Compito richiesto 1 -> Ricopia parola per parola la parte dei dati che inizia con la riga contenente "Count the number of slices in the pie." e arriva fino alla fine dei dati, estremi compresi. Lascia fuori dalla risposta le immagini.

Anzitutto si tratta di annunciare l’evangelo inteso come visione cristiana di
vita da calare dentro un’opinione pubblica fortemente secolarizzata e soggetta
ai meccanismi psico-sociologici della cultura individualista e consumista.
Un’opinione pubblica che non rifiuta a priori la rivelazione cristiana, ma che
richiede una mediazione comunicativa adatta a un uditorio contrassegnato per un
verso dall’ignoto senso di Dio, per altro verso dalla ricerca di senso di un Dio
ignoto, in cui le parole migliori sono i fatti capaci di diventare parola
(relazione Accorinti).
Vangelo per la vita, vita aperta al vangelo
In questo quadro il card. Ruini, nello spirito della mediazione secondo il
“progetto culturale in senso cristiano”, ha detto che è indispensabile saper
coniugare dato evangelico e condizione della persona umana, perché vangelo e
vita si incontrino come vangelo per la vita e come vita aperta al vangelo.
L’umanesimo avulso dal vangelo rischia di sfociare in un tragico dis-umanesimo.
Riflettendo su questo binomio vangelo e cultura si evidenzia una particolare
esigenza che rende nuova la coscienza del missionario: Colzani l’ha chiamato
“dialogo interculturale” caratterizzandolo come attenzione ai contesti
socio-ecclesiali per un nuovo modo d’essere persone, come stima dell’altro in
quanto persona, come atteggiamento di dono e capacità di narrazione. In tal modo
si sono stati richiamati tutti gli elementi utili a costruire la mentalità
dell’evangelizzatore odierno.
Intervenendo più sul versante dell’operatività, il noto catecheta fratel Biemmi
ha innanzitutto richiamato la necessità di passare oggi dalla fede supposta alla
fede proposta: un “esodo” che rivela la necessità di un secondo annuncio dopo il
primo ampiamente dimenticato e che esige un’evangelizzazione che va
intelligentemente inserita entro “la prospettiva iniziatica secondo
l’ispirazione del modello catecumenale”. Ha richiamato poi il metodo di
evangelizzazione propria di Gesù: si tratta del “metodo della semina” abbondante
e non di quello della piantagione di alberi; si tratta di agire cioè “dislocando
la proposta di fede nei luoghi di vita della gente”. Da qui deriva che l’incipit
dell’evangelizzazione è l’amen finale del Credo, la testimonianza della vita
delle persone per giungere alla sorpresa della bella notizia di Gesù Cristo che
vuole la loro felicità.
Il campo si è ancora più approfondito entrando nell’area della vita dei
consacrati con l’intervento di p. Buffon. Egli ha ricordato soprattutto che
l’eredità conciliare si è oggi configurata come passaggio dal piano dell’agire a
quello dell’essere, dall’essere per all’essere con, invitando a elaborare stili
di vita e nuove metodologie apostoliche al fine di rinnovare un’immagine
dell’istituzione religiosa capace di reinventare la sua capacità d’essere segno
parlante.

Compito richiesto 2 -> Nel testo sull'evangelizzazione, da quale fede a quale fede bisogna passare oggi secondo fratel Biemmi?

Dati dell'esercizio ->

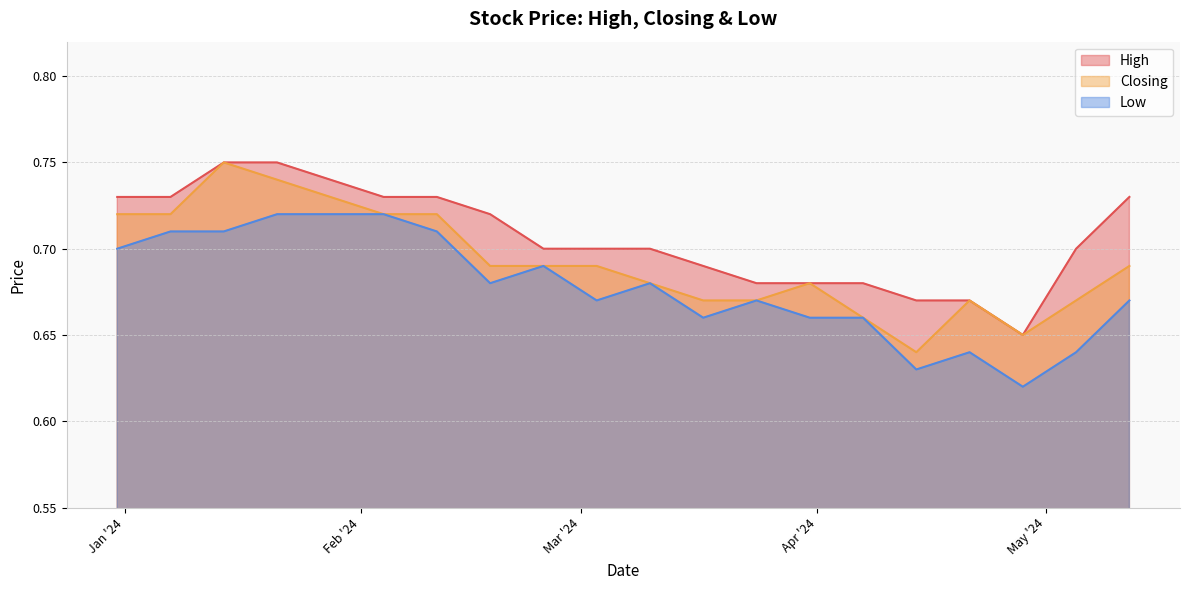

What is the sum of the Closing values at 14/01/2024 and 12/05/2024?

1.4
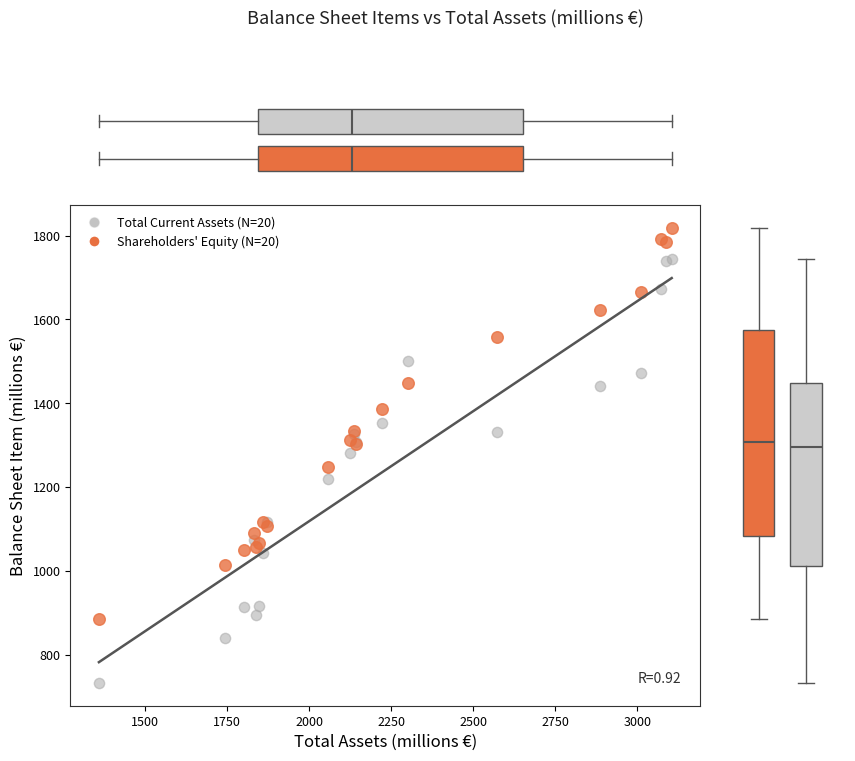

Which series contains the lowest Y value?

Total Current Assets (N=20)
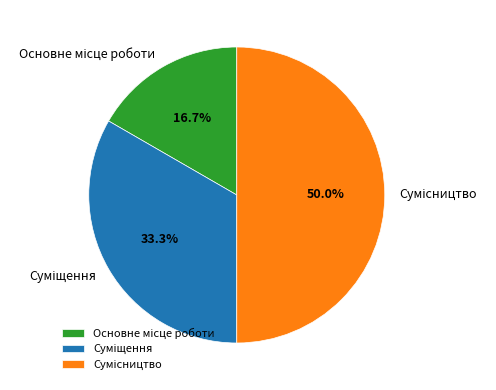

Count the number of slices in the pie.

3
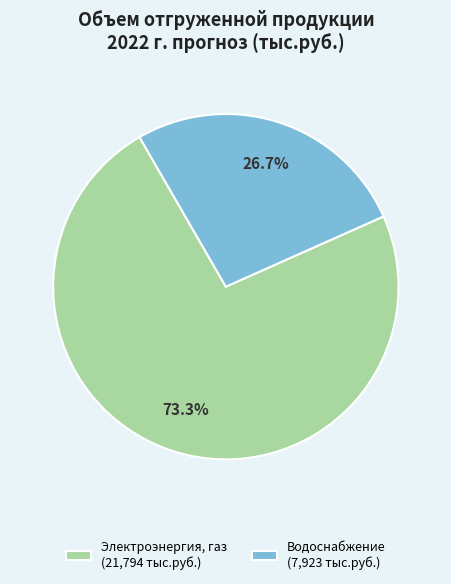

Which category accounts for the majority?

Электроэнергия, газ (21,794 тыс.руб.)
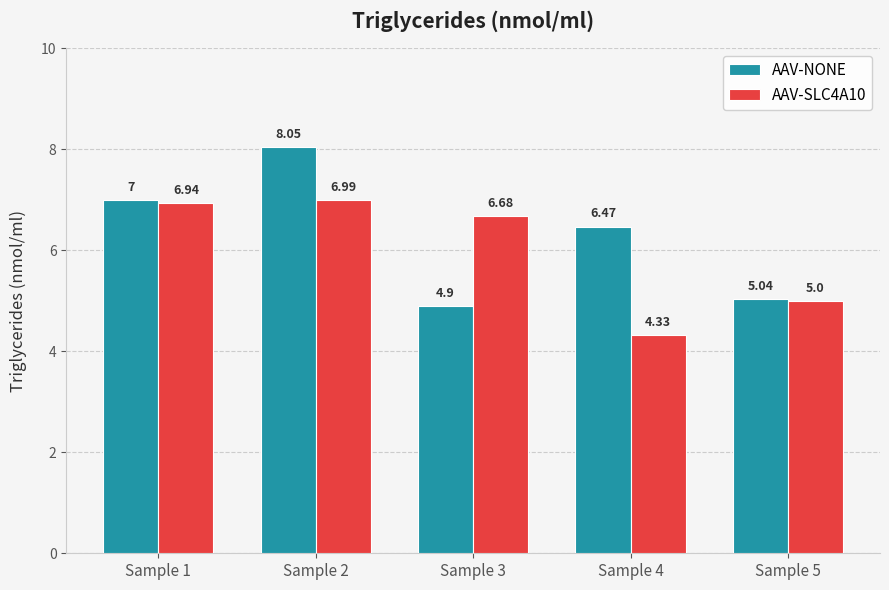

Which category has the highest value in the AAV-SLC4A10 series?

Sample 2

Risposta 1 ->
Count the number of slices in the pie.

3

Which category accounts for the majority?

Электроэнергия, газ (21,794 тыс.руб.)

Which category has the highest value in the AAV-SLC4A10 series?

Sample 2

Risposta 2 -> Dalla fede supposta alla fede proposta.